• _ENUNCIADO_
Indique se cada afirmação abaixo está de acordo com o texto sobre o racismo, respondendo sim ou não e citando as palavras do texto que o decidem.
1. O texto propõe ao leitor fazer um exercício.
2. O académico imaginado no texto é votante de Trump.
3. A crónica imaginada seria publicada num grande jornal brasileiro.

Maria João Marques
O racismo e as suas consequências são
demasiado graves, e mais grave será se as próprias minorias defenderem a
segregação social e cultural: os do outro lado esfregarão as mãos de
contentamento.
Vamos fazer um exercício. O
que diria o caríssimo leitor se lesse num grande jornal americano uma crónica
de um académico branco, votante de Trump, perguntando no título ‘Podem os meus
filhos ser amigos de pessoas de cor’? E que lá no corpo do texto apanhasse
frases do calibre das seguintes.
‘Vou ensinar [aos meus filhos]
a serem cautelosos, vou ensinar-lhes suspeição, vou ensinar-lhes desconfiança.

• _SECÇÃO DE DADOS_
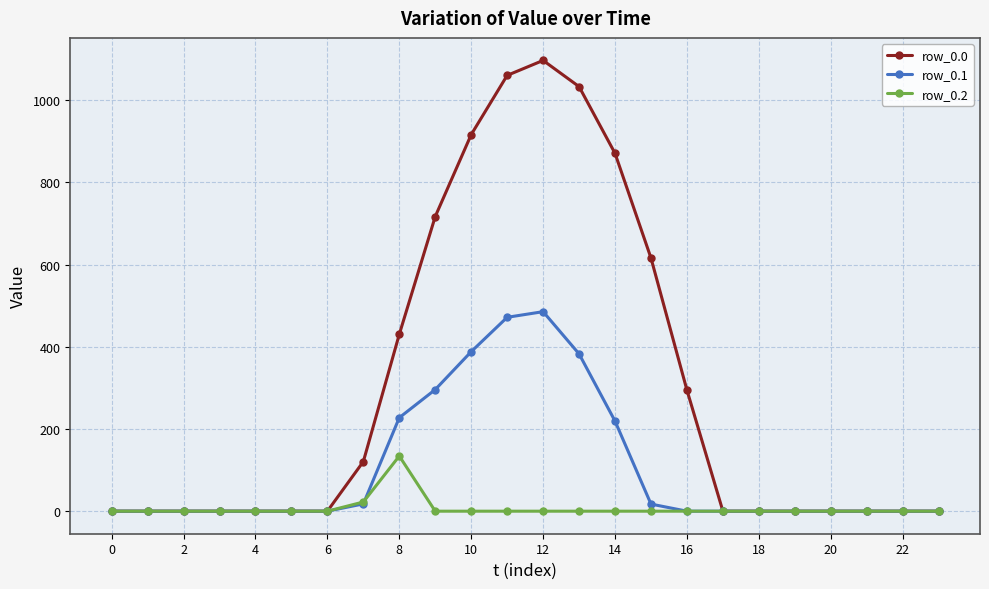

Rank the series by their average value, from highest to lowest.

row_0.0, row_0.1, row_0.2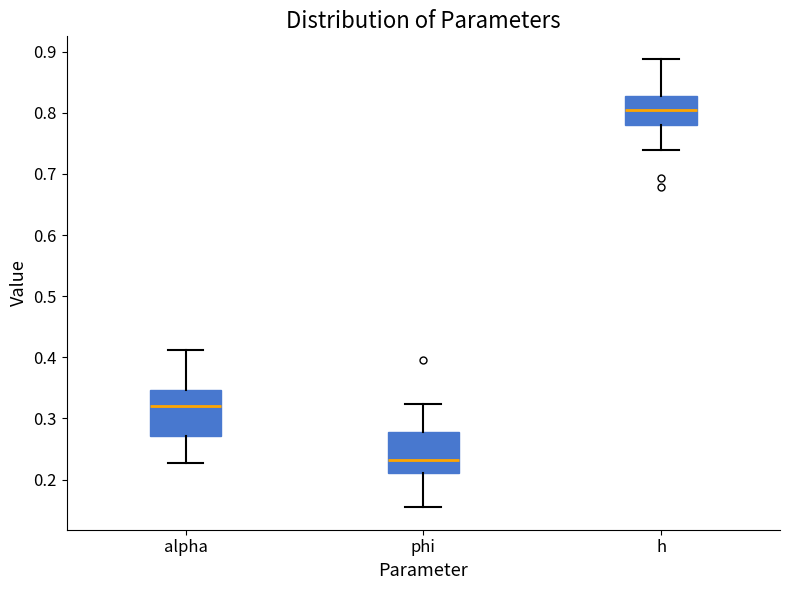

Which box's median line is the lowest?

phi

• _RESPOSTA AO EXERCÍCIO_
1. Sim: "Vamos fazer um exercício."
2. Sim: "de um académico branco, votante de Trump"
3. Não: "num grande jornal americano"